By: Loolwa Khazzoom, Founder, Dancing with Pain

October 4th, 2010 • Living with Chronic PainPrint Print

I’ve recently been in a situation where I’ve been self-advocating for disability accommodation. On the one hand, I did receive significant accommodation, for which I was most grateful, and one person in the mix is a total doll. On the other hand, my self-advocacy has been met with varying degrees of resistance and backlash, by one person in particular — whom I have to see much of every day where I live.

When I’m not well, when my life is crashing down around me, when my head is exploding…this is not the time that I really need someone yelling at me about how I’m basically a class-A asshole because I have the self-esteem and courage to request disability accommodation. Unfortunately I think it’s quite common for people to get angry at us for having an issue that makes them have to stop and think or do something a little bit differently.

Same with doctors: Many don’t want to have to think outside the box, to really really listen and evaluate our situation and figure out a tailored solution.

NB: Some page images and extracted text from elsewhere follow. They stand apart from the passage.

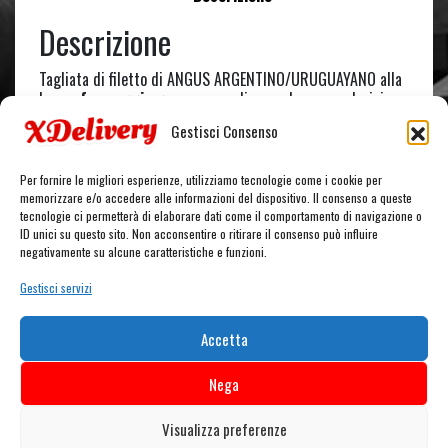
Descrizione
Tagliata di filetto di ANGUS ARGENTINO/URUGUAYANO alla
brace,
formaggio grana
a scaglie, rucola e pomodorini.
Accompagnata da patatine fritte dippers* e salsa funny
Gestisci Consenso
cream.
Per fornire le migliori esperienze, utilizziamo tecnologie come i cookie per
memorizzare e/o accedere alle informazioni del dispositivo. Il consenso a queste
tecnologie ci permetterà di elaborare dati come il comportamento di navigazione o
ID unici su questo sito. Non acconsentire o ritirare il consenso può influire
CARRELLO
negativamente su alcune caratteristiche e funzioni.
Gestisci servizi
Nessun prodotto nel carrello.
Accetta
Nega
Visualizza preferenze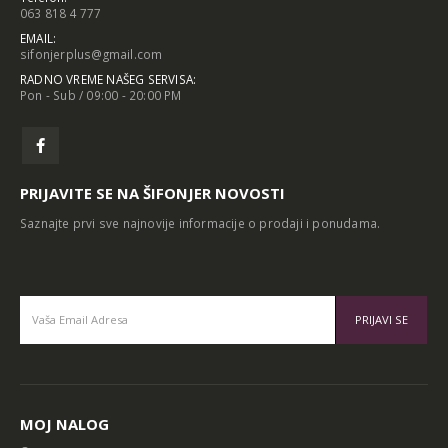
063 818 4 777
EMAIL:
sifonjerplus@gmail.com
RADNO VREME NAŠEG SERVISA:
Pon - Sub / 09:00 - 20:00 PM
PRIJAVITE SE NA ŠIFONJER NOVOSTI
Saznajte prvi sve najnovije informacije o prodaji i ponudama.
Alternative:
MOJ NALOG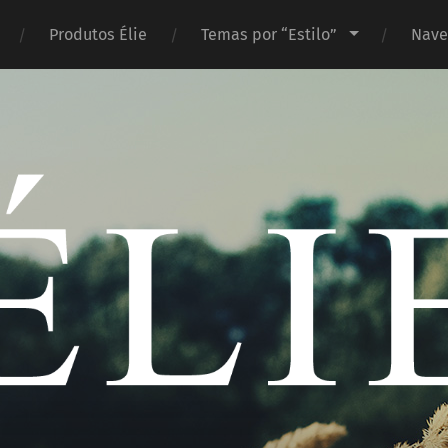
Produtos Élie
Temas por “Estilo”
Nave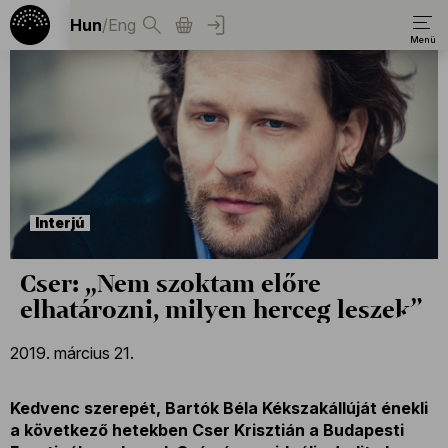
Hun
/
Eng
Interjú
Cser: „Nem szoktam előre
elhatározni, milyen herceg leszek”
2019. március 21.
Kedvenc szerepét, Bartók Béla Kékszakállúját énekli
a következő hetekben Cser Krisztián a Budapesti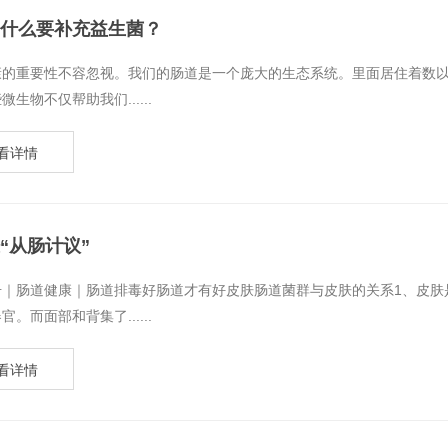
什么要补充益生菌？
健康的重要性不容忽视。我们的肠道是一个庞大的生态系统。里面居住着数
微生物不仅帮助我们......
看详情
“从肠计议”
号｜肠道健康｜肠道排毒好肠道才有好皮肤肠道菌群与皮肤的关系1、皮肤
官。而面部和背集了......
看详情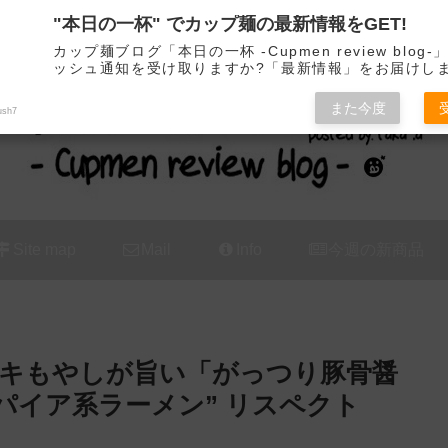
"本日の一杯" でカップ麺の最新情報をGET!
カップ麺の新商品をレビュー / アレンジするブログ
カップ麺ブログ「本日の一杯 -Cupmen review blog
ッシュ通知を受け取りますか?「最新情報」をお届けし
また今度
ush7
Site map
Mail
Info
今週の新商品
ャキもやしが旨い「がっつり豚骨醤
スパイア系ラーメン” リスペクト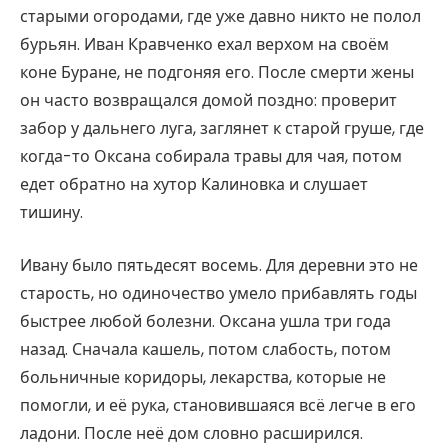
старыми огородами, где уже давно никто не полол
бурьян. Иван Кравченко ехал верхом на своём
коне Буране, не подгоняя его. После смерти жены
он часто возвращался домой поздно: проверит
забор у дальнего луга, заглянет к старой груше, где
когда-то Оксана собирала травы для чая, потом
едет обратно на хутор Калиновка и слушает
тишину.
Ивану было пятьдесят восемь. Для деревни это не
старость, но одиночество умело прибавлять годы
быстрее любой болезни. Оксана ушла три года
назад. Сначала кашель, потом слабость, потом
больничные коридоры, лекарства, которые не
помогли, и её рука, становившаяся всё легче в его
ладони. После неё дом словно расширился.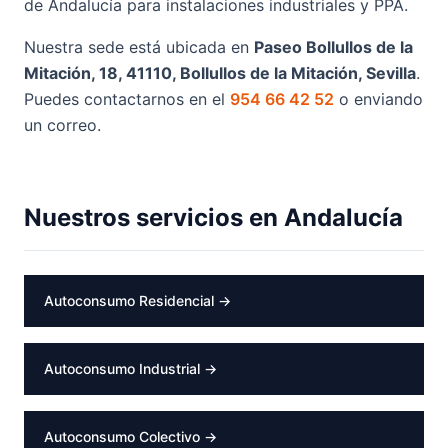
de Andalucía para instalaciones industriales y PPA.
Nuestra sede está ubicada en
Paseo Bollullos de la
Mitación, 18, 41110, Bollullos de la Mitación, Sevilla
.
Puedes contactarnos en el
954 66 42 52
o enviando
un correo.
Nuestros servicios en Andalucía
Autoconsumo Residencial →
Autoconsumo Industrial →
Autoconsumo Colectivo →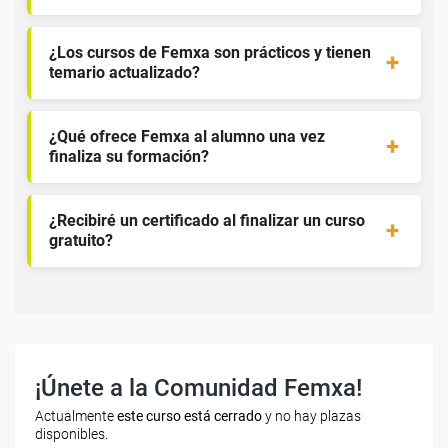
¿Los cursos de Femxa son prácticos y tienen
temario actualizado?
¿Qué ofrece Femxa al alumno una vez
finaliza su formación?
¿Recibiré un certificado al finalizar un curso
gratuito?
¡Únete a la Comunidad Femxa!
Actualmente
este curso está cerrado
y no hay plazas
disponibles.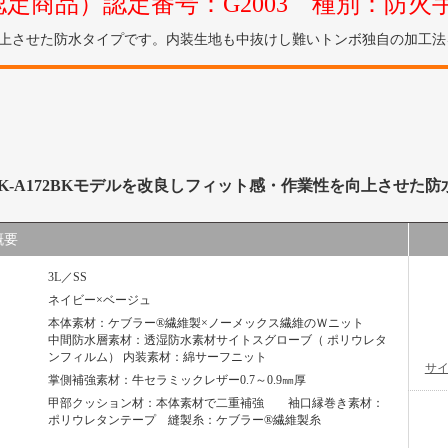
7.3)認定商品）認定番号：G2003 種別：防火
を向上させた防水タイプです。内装生地も中抜けし難いトンボ独自の加工
K-A172BKモデルを改良しフィット感・作業性を向上させた
概要
3L／SS
ネイビー×ベージュ
本体素材：ケブラー®繊維製×ノーメックス繊維のＷニット
中間防水層素材：透湿防水素材サイトスグローブ（ ポリウレタ
ンフィルム） 内装素材：綿サーフニット
サ
掌側補強素材：牛セラミックレザー0.7～0.9㎜厚
甲部クッション材：本体素材で二重補強 袖口縁巻き素材：
ポリウレタンテープ 縫製糸：ケブラー®繊維製糸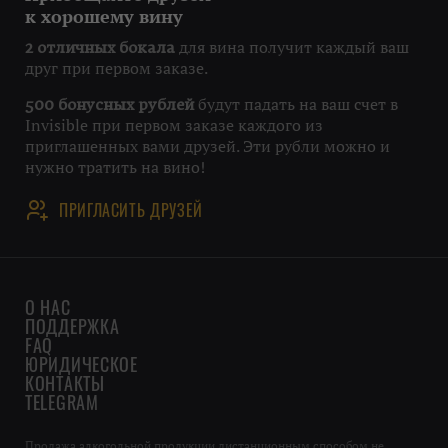
к хорошему вину
для вина получит каждый ваш
2 отличных бокала
друг при первом заказе.
будут падать на ваш счет в
500 бонусных рублей
Invisible при первом заказе каждого из
приглашенных вами друзей. Эти рубли можно и
нужно тратить на вино!
ПРИГЛАСИТЬ ДРУЗЕЙ
О НАС
ПОДДЕРЖКА
FAQ
ЮРИДИЧЕСКОЕ
КОНТАКТЫ
TELEGRAM
Продажа алкогольной продукции дистанционным способом не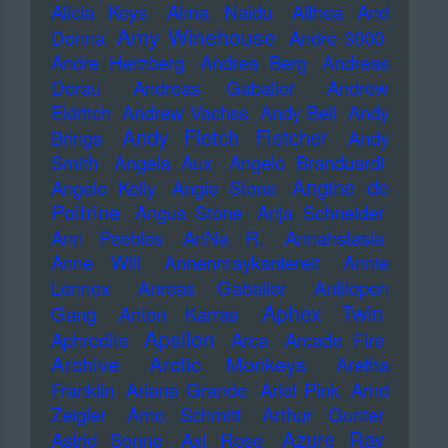
Alicia Keys
Alma Naidu
Althea And
Amy Winehouse
Donna
Andre 3000
Andre Herzberg
Andrea Berg
Andreas
Dorau
Andreas Gabalier
Andrew
Eldritch
Andrew Vachss
Andy Bell
Andy
Andy Fletch Fletcher
Brings
Andy
Smith
Angela Aux
Angelo Branduardi
Angine de
Angelo Kelly
Angie Stone
Poitrine
Angus Stone
Anja Schneider
Ann Peebles
AnNa R.
Annahstasia
Anne Will
Annenmaykantereit
Annie
Lennox
Anreas Gabalier
Antilopen
Aphex Twin
Gang
Anton Karras
Apsilon
Aphrodite
Arca
Arcade Fire
Archive
Arctic Monkeys
Aretha
Franklin
Ariana Grande
Ariel Pink
Arnd
Zeigler
Arno Schmitt
Arthur Gunter
Azure Ray
Astrid Sonne
Axl Rose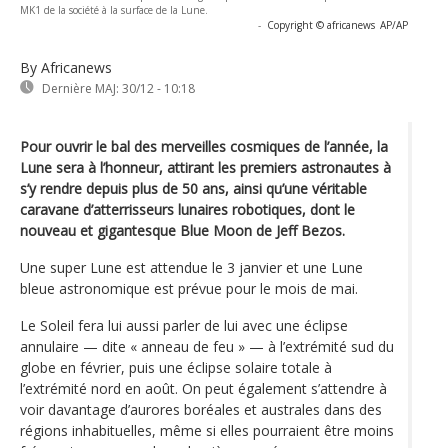
MK1 de la société à la surface de la Lune.
-
Copyright © africanews
AP/AP
By Africanews
Dernière MAJ:
30/12 - 10:18
Pour ouvrir le bal des merveilles cosmiques de l’année, la
Lune sera à l’honneur, attirant les premiers astronautes à
s’y rendre depuis plus de 50 ans, ainsi qu’une véritable
caravane d’atterrisseurs lunaires robotiques, dont le
nouveau et gigantesque Blue Moon de Jeff Bezos.
Une super Lune est attendue le 3 janvier et une Lune
bleue astronomique est prévue pour le mois de mai.
Le Soleil fera lui aussi parler de lui avec une éclipse
annulaire — dite « anneau de feu » — à l’extrémité sud du
globe en février, puis une éclipse solaire totale à
l’extrémité nord en août. On peut également s’attendre à
voir davantage d’aurores boréales et australes dans des
régions inhabituelles, même si elles pourraient être moins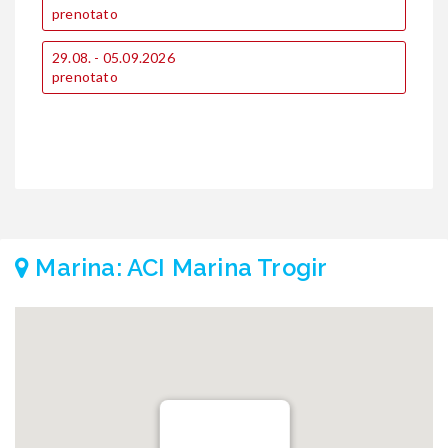
prenotato
p
29.08. - 05.09.2026
2
prenotato
p
Marina: ACI Marina Trogir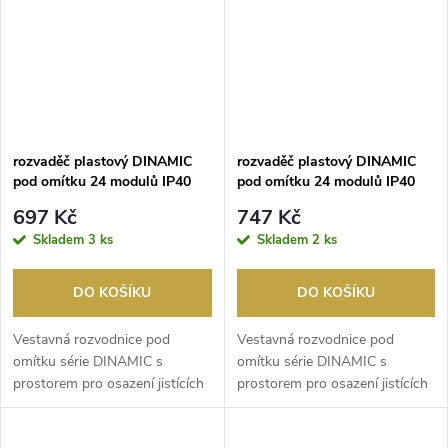
rozvaděč plastový DINAMIC
rozvaděč plastový DINAMIC
pod omítku 24 modulů IP40
pod omítku 24 modulů IP40
kouř.dvířka
697 Kč
747 Kč
Skladem
3 ks
Skladem
2 ks
DO KOŠÍKU
DO KOŠÍKU
Vestavná rozvodnice pod
Vestavná rozvodnice pod
omítku série DINAMIC s
omítku série DINAMIC s
prostorem pro osazení jistících
prostorem pro osazení jistících
prvků. Rozvodnice s ...
prvků. Rozvodnice s ...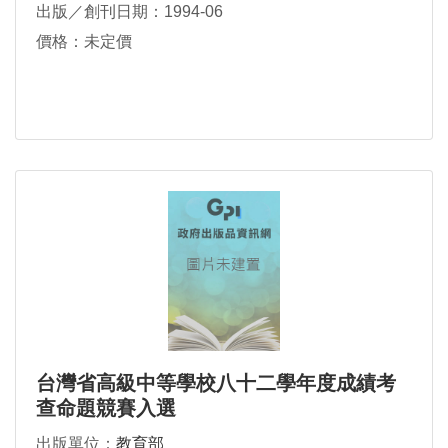
出版／創刊日期：1994-06
價格：未定價
台灣省高級中等學校八十二學年度成績考
查命題競賽入選
出版單位：
教育部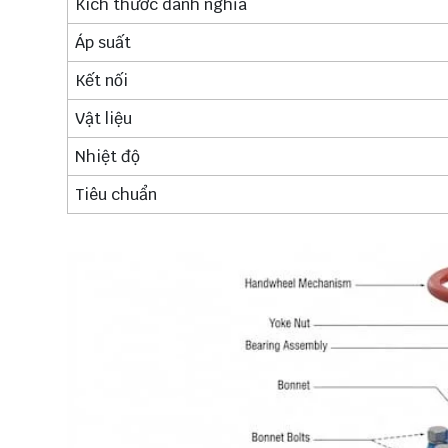
Kích thước danh nghĩa
Áp suất
Kết nối
Vật liệu
Nhiệt độ
Tiêu chuẩn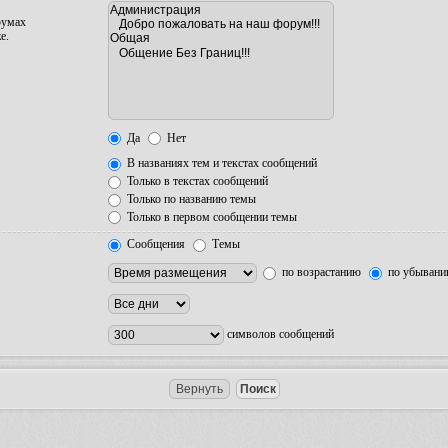
румах
е.
Да
Нет
В названиях тем и текстах сообщений
Только в текстах сообщений
Только по названию темы
Только в первом сообщении темы
Сообщения
Темы
по возрастанию
по убыван
символов сообщений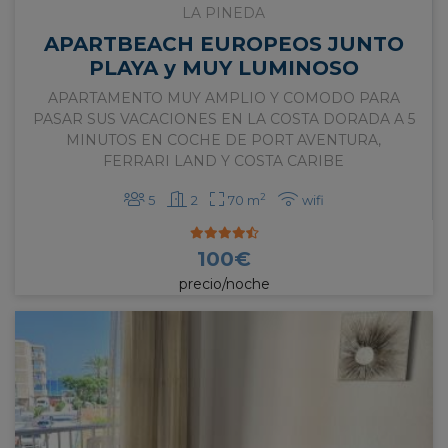
LA PINEDA
APARTBEACH EUROPEOS JUNTO
PLAYA y MUY LUMINOSO
APARTAMENTO MUY AMPLIO Y COMODO PARA
PASAR SUS VACACIONES EN LA COSTA DORADA A 5
MINUTOS EN COCHE DE PORT AVENTURA,
FERRARI LAND Y COSTA CARIBE
2
5
2
70 m
wifi
100
€
precio/noche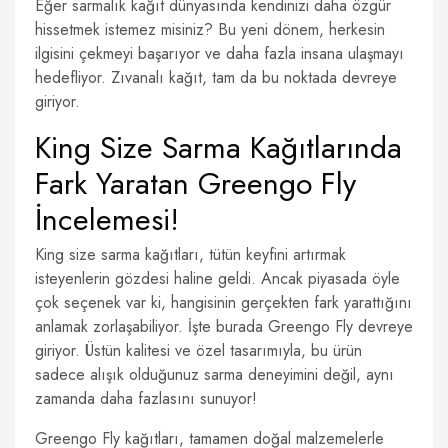
Eğer sarmalık kağıt dünyasında kendinizi daha özgür
hissetmek istemez misiniz? Bu yeni dönem, herkesin
ilgisini çekmeyi başarıyor ve daha fazla insana ulaşmayı
hedefliyor. Zıvanalı kağıt, tam da bu noktada devreye
giriyor.
King Size Sarma Kağıtlarında
Fark Yaratan Greengo Fly
İncelemesi!
King size sarma kağıtları, tütün keyfini artırmak
isteyenlerin gözdesi haline geldi. Ancak piyasada öyle
çok seçenek var ki, hangisinin gerçekten fark yarattığını
anlamak zorlaşabiliyor. İşte burada Greengo Fly devreye
giriyor. Üstün kalitesi ve özel tasarımıyla, bu ürün
sadece alışık olduğunuz sarma deneyimini değil, aynı
zamanda daha fazlasını sunuyor!
Greengo Fly kağıtları, tamamen doğal malzemelerle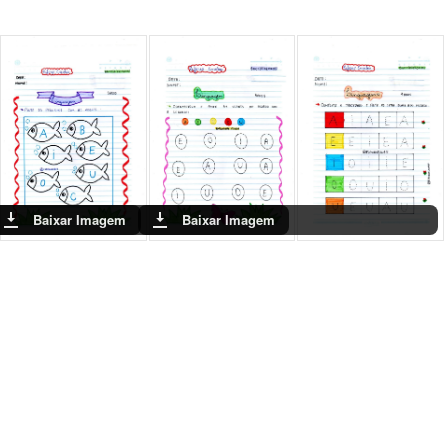
Baixar Imagem
Baixar Imagem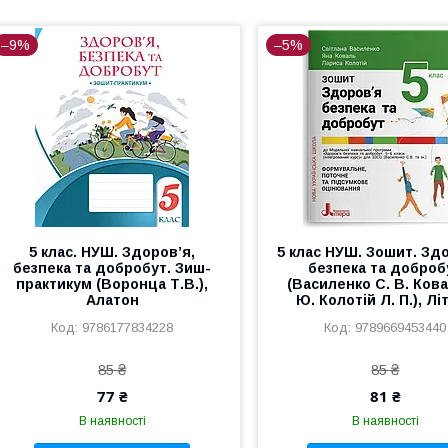
–9%
–5%
5 клас. НУШ. Здоров’я,
5 клас НУШ. Зошит. Здо
безпека та добробут. Зиш-
безпека та доброб
практикум (Воронца Т.В.),
(Василенко С. В. Кова
Алатон
Ю. Колотій Л. П.), Лі
9786177834228
9789669453440
85 ₴
85 ₴
77 ₴
81 ₴
В наявності
В наявності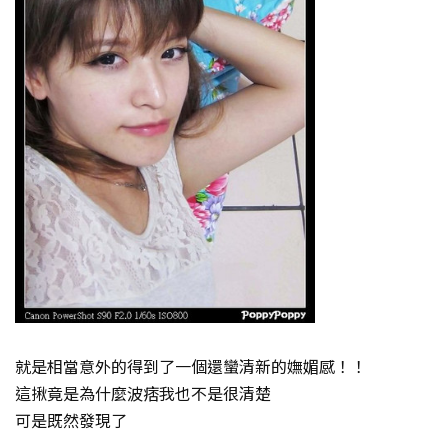
就是相當意外的得到了一個還蠻清新的嫵媚感！！
這揪竟是為什麼波痞我也不是很清楚
可是既然發現了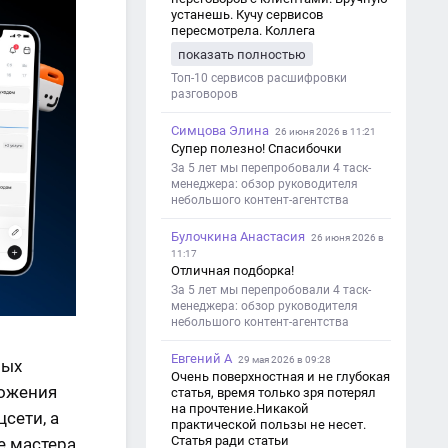
устанешь. Кучу сервисов
пересмотрела. Коллега
посоветовал Speech2Text. Весьма
показать полностью
хорошо переводит. Мало
редактировать по итогу. Советую.
Топ-10 сервисов расшифровки
разговоров
Симцова Элина
26 июня 2026 в 11:21
Супер полезно! Спасибочки
За 5 лет мы перепробовали 4 таск-
менеджера: обзор руководителя
небольшого контент-агентства
Булочкина Анастасия
26 июня 2026 в
11:17
Отличная подборка!
За 5 лет мы перепробовали 4 таск-
менеджера: обзор руководителя
небольшого контент-агентства
Евгений А
29 мая 2026 в 09:28
ных
Очень поверхностная и не глубокая
ложения
статья, время только зря потерял
на прочтение.Никакой
сети, а
практической пользы не несет.
Статья ради статьи
е мастера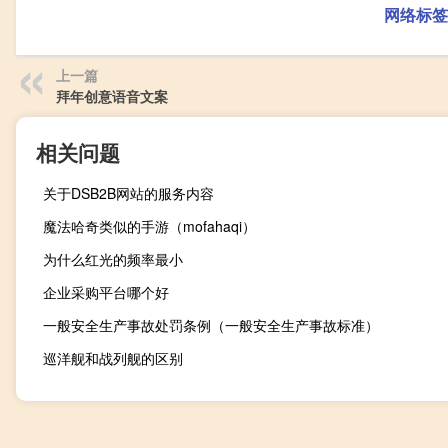
网络标签
上一篇
拜年创意语音文案
相关问题
关于DSB2B网站的服务内容
魔法哈奇类似的手游（mofahaqi）
为什么红光的频率最小
企业采购平台哪个好
一般安全生产事故处罚条例（一般安全生产事故标准）
巡洋舰和战列舰的区别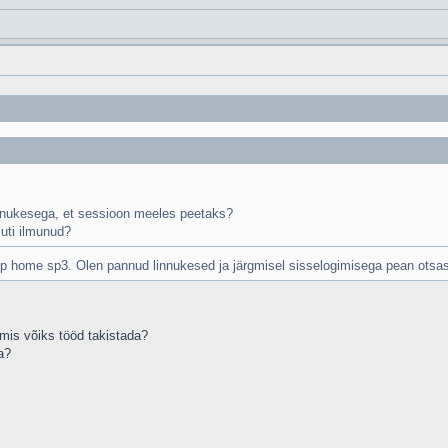
innukesega, et sessioon meeles peetaks?
juti ilmunud?
xp home sp3. Olen pannud linnukesed ja järgmisel sisselogimisega pean otsa
 mis võiks tööd takistada?
a?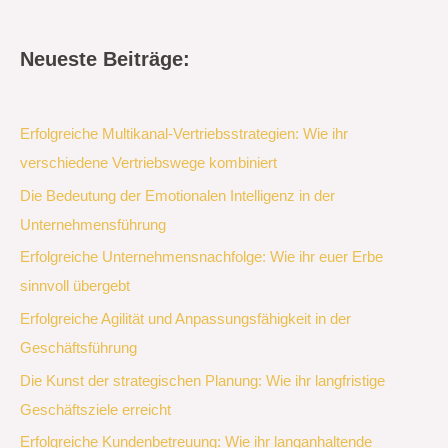
Neueste Beiträge:
Erfolgreiche Multikanal-Vertriebsstrategien: Wie ihr
verschiedene Vertriebswege kombiniert
Die Bedeutung der Emotionalen Intelligenz in der
Unternehmensführung
Erfolgreiche Unternehmensnachfolge: Wie ihr euer Erbe
sinnvoll übergebt
Erfolgreiche Agilität und Anpassungsfähigkeit in der
Geschäftsführung
Die Kunst der strategischen Planung: Wie ihr langfristige
Geschäftsziele erreicht
Erfolgreiche Kundenbetreuung: Wie ihr langanhaltende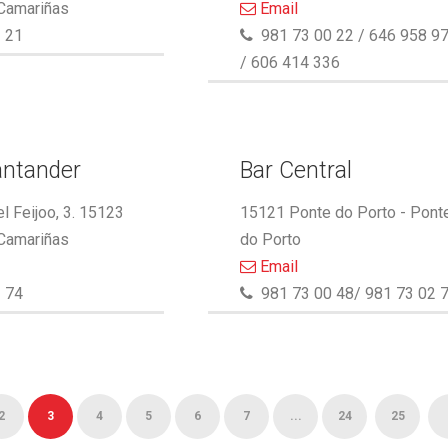
 Camariñas
Email
 21
981 73 00 22 / 646 958 9
/ 606 414 336
antander
Bar Central
l Feijoo, 3. 15123
15121 Ponte do Porto - Pont
 Camariñas
do Porto
Email
 74
981 73 00 48/ 981 73 02 
2
3
4
5
6
7
...
24
25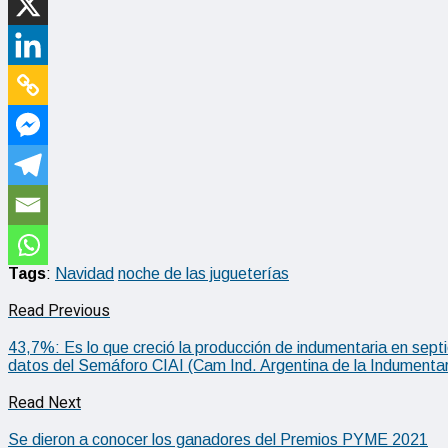
Tags
:
Navidad
noche de las jugueterías
Read Previous
43,7%: Es lo que creció la producción de indumentaria en sep
datos del Semáforo CIAI (Cam Ind. Argentina de la Indumentar
Read Next
Se dieron a conocer los ganadores del Premios PYME 2021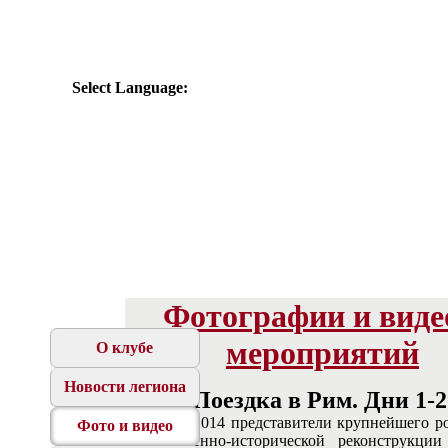
Select Language:
Фотографии и виде
мероприятий
О клубе
Новости легиона
Поездка в Рим. Дни 1-2
В апреле 2014 представители крупнейшего р
Фото и видео
клуба военно-исторической реконструкции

They want to be able to scrunch us into the typical diagnosis and hand us a pill. And when we demand more, they project all kinds of crazy onto us.

I’m playing with developing some kind of psychic shield to keep out all the BS. I’m a very sensitive and empathetic person, and I care deeply about mutual understanding. When it’s not forthcoming, I can get pretty distressed, which in turn can jack up my pain. I’m working on getting stoic about it. Just accepting – as my uncle says, “yesh ve yesh.”  Which loosely translated means there are all kinds. When I encounter a douchebag, I have to accept it, bless the person, and psychically move on — staying focused on all the people who do get it, and staying grounded in who I am.

The bottom line: Advocate for yourself. Even if people think you’re a pain in the ass.